** Supplied data follows **

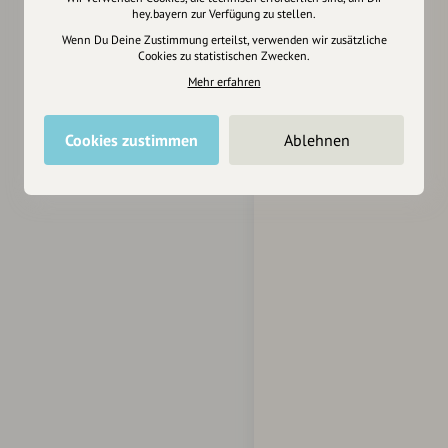
hey.bayern zur Verfügung zu stellen.
Wenn Du Deine Zustimmung erteilst, verwenden wir zusätzliche
Cookies zu statistischen Zwecken.
Mehr erfahren
Cookies zustimmen
Ablehnen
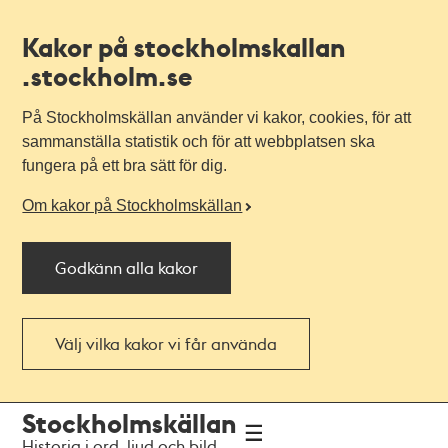
Kakor på stockholmskallan
.stockholm.se
På Stockholmskällan använder vi kakor, cookies, för att
sammanställa statistik och för att webbplatsen ska
fungera på ett bra sätt för dig.
Om kakor på Stockholmskällan
Godkänn alla kakor
Välj vilka kakor vi får använda
Till
Till
Stockholmskällan
navigationen
huvudinnehållet
Historia i ord, ljud och bild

** End of Supplied data **

*Problem*
Substitute "Källan" for every "Stockholmskällan" in the listing, starting at the line that contains "Kakor på stockholmskallan" and ending at the final line of the listing. Return only those lines, with nothing else changed.

*Solution below*
Kakor på stockholmskallan
.stockholm.se
På Källan använder vi kakor, cookies, för att
sammanställa statistik och för att webbplatsen ska
fungera på ett bra sätt för dig.
Om kakor på Källan
Godkänn alla kakor
Välj vilka kakor vi får använda
Till
Till
Källan
navigationen
huvudinnehållet
Historia i ord, ljud och bild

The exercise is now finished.